Problem statement
In the entries below, find the line with "District | Estimate |" and the line with "10 | ($459,468) |"; copy them and every line between them exactly, but not the pictures.

[Records from a dataset]
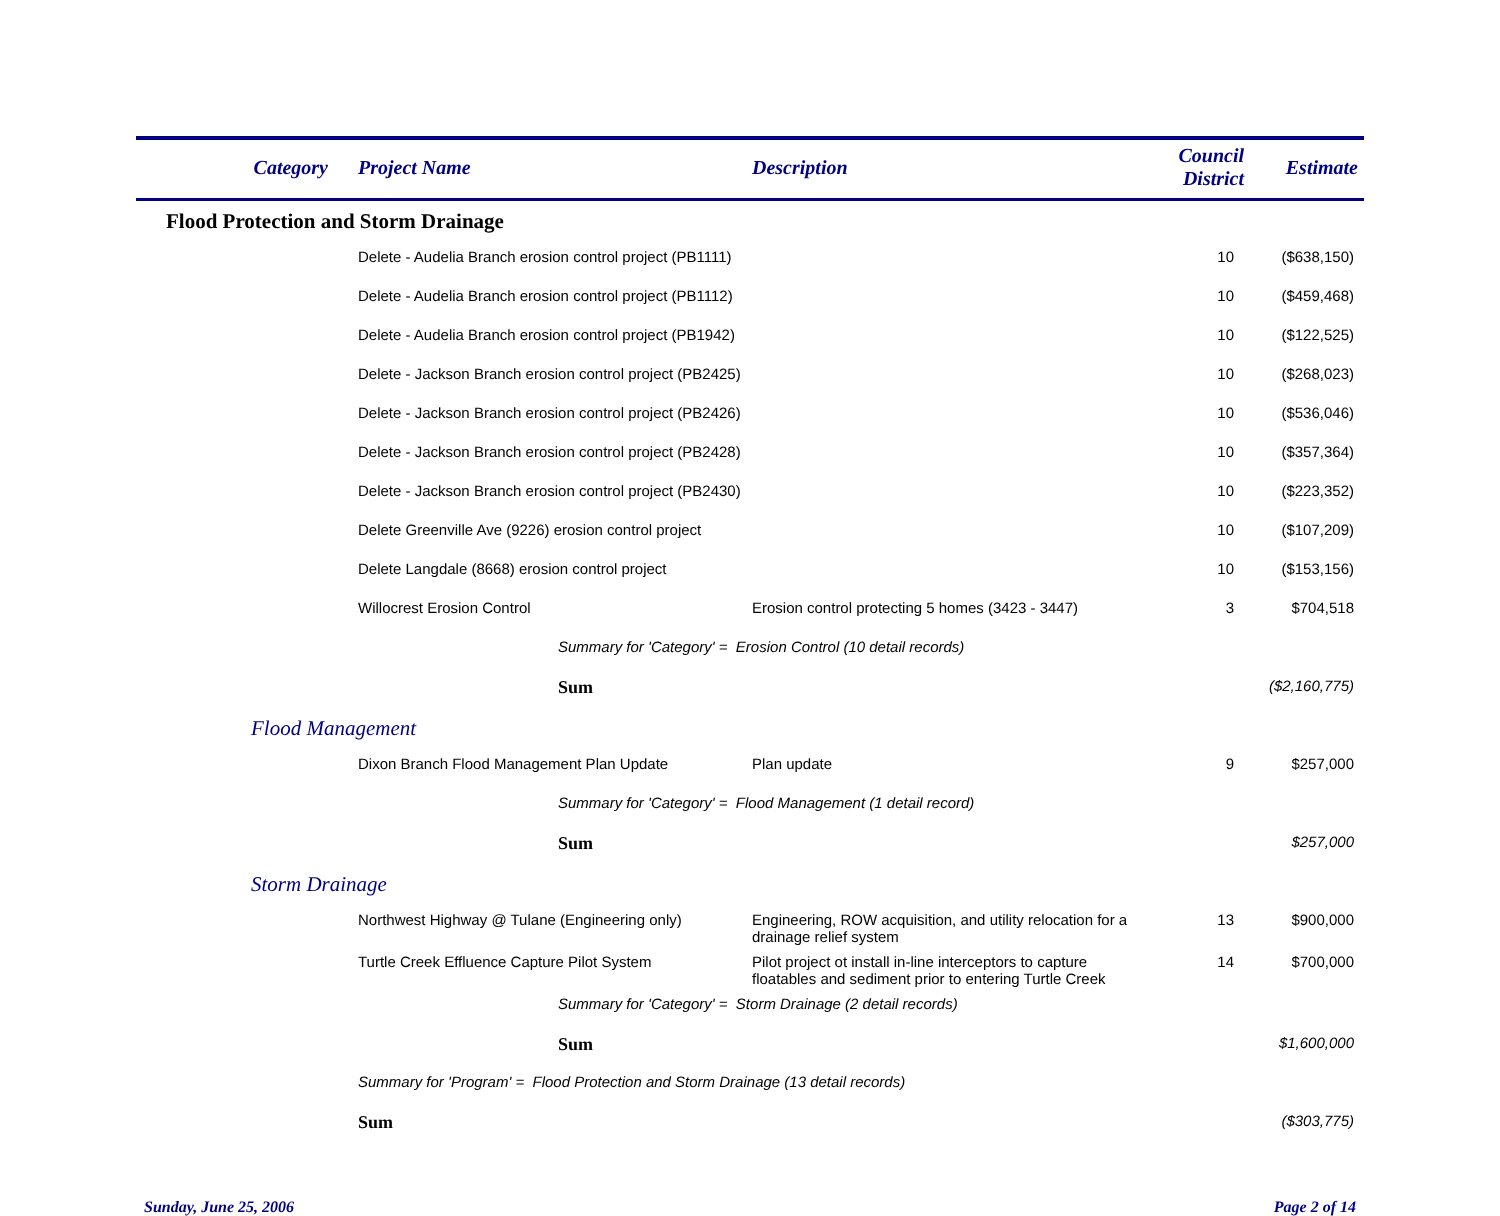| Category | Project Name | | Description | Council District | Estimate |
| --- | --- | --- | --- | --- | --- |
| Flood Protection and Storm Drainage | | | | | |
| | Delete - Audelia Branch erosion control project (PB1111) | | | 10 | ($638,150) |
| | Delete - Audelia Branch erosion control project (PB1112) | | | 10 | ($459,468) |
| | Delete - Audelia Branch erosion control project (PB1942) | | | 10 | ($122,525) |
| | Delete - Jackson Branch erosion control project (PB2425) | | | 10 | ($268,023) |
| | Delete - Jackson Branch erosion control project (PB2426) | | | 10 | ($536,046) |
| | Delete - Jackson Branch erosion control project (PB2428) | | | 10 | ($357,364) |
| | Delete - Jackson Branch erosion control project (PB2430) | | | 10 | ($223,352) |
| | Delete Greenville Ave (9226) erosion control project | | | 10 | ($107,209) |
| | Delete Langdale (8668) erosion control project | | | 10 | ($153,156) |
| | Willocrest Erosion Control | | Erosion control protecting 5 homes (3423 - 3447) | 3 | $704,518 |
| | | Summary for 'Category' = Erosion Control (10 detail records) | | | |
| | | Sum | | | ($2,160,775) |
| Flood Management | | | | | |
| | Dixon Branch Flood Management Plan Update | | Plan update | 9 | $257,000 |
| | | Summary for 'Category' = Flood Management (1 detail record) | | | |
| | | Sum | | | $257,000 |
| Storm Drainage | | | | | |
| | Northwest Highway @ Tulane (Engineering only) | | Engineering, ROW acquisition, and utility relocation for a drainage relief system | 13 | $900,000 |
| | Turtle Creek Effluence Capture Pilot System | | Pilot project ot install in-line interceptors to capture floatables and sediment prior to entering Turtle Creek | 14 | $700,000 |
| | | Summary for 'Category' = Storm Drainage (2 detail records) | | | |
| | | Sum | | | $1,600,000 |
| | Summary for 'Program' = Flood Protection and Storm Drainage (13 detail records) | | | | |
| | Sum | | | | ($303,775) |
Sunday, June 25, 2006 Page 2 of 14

...

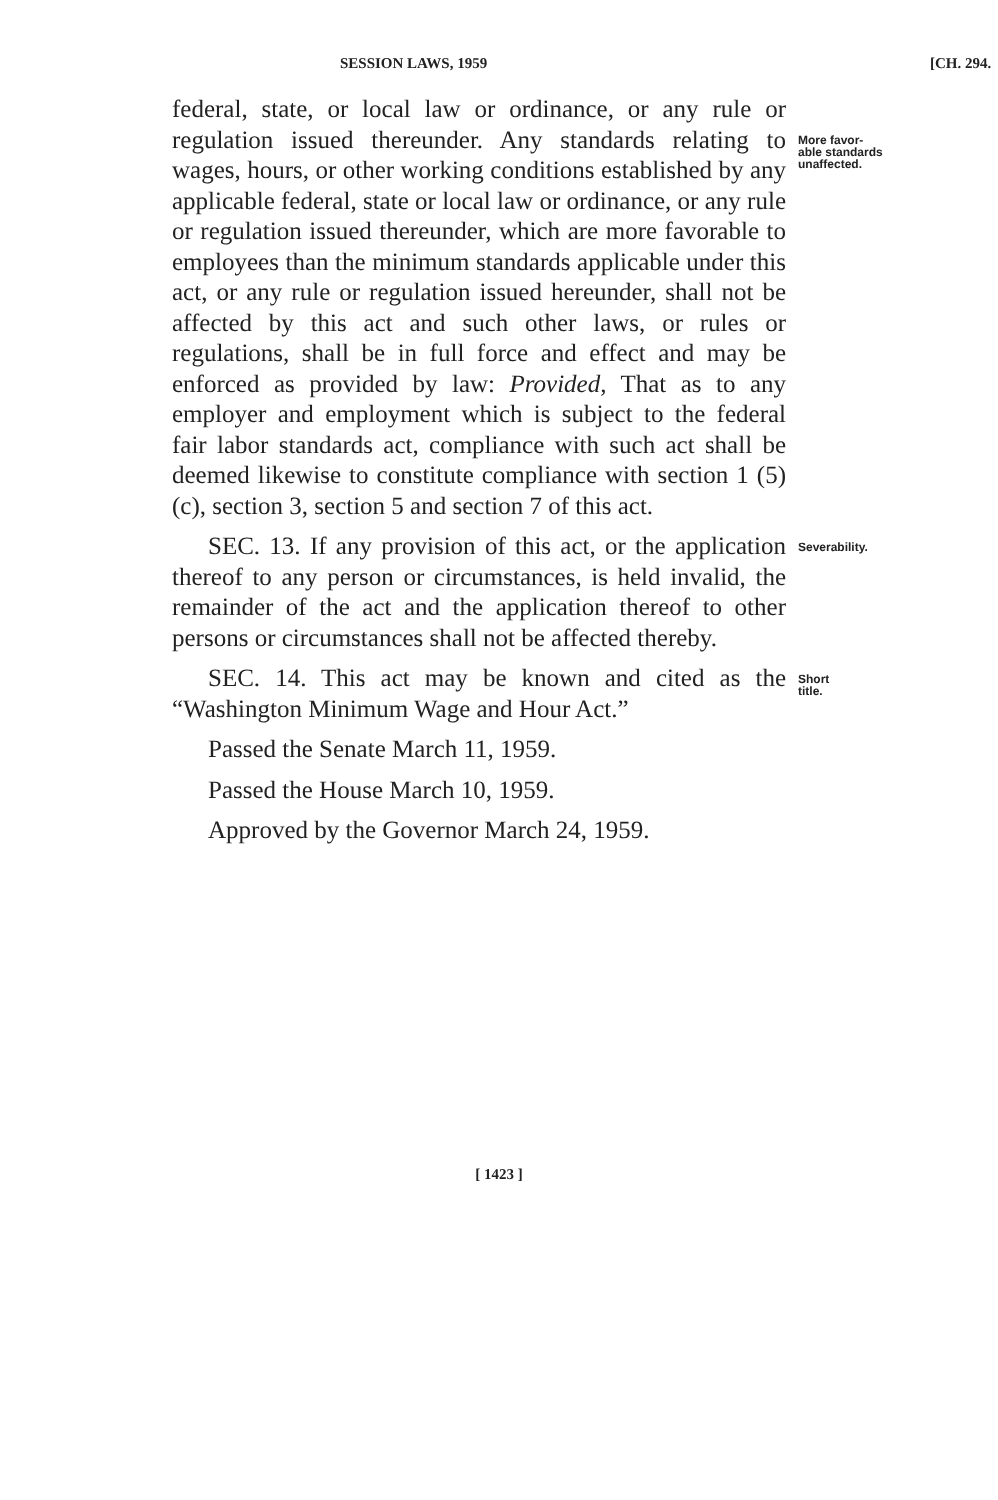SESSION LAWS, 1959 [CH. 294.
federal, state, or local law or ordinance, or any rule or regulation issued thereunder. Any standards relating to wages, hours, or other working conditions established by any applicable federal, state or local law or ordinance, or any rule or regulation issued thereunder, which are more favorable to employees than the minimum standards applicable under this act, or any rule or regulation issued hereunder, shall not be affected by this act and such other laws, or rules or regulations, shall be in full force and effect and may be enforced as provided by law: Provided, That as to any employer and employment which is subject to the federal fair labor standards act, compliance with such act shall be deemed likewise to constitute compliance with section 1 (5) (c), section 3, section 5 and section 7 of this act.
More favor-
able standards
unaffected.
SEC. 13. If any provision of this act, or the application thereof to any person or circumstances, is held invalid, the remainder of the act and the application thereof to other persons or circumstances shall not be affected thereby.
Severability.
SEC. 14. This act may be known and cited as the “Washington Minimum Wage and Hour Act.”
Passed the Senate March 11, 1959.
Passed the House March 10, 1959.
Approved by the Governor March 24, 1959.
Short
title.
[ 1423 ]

Answer box
| Category | Project Name | | Description | Council District | Estimate |
| --- | --- | --- | --- | --- | --- |
| Flood Protection and Storm Drainage | | | | | |
| | Delete - Audelia Branch erosion control project (PB1111) | | | 10 | ($638,150) |
| | Delete - Audelia Branch erosion control project (PB1112) | | | 10 | ($459,468) |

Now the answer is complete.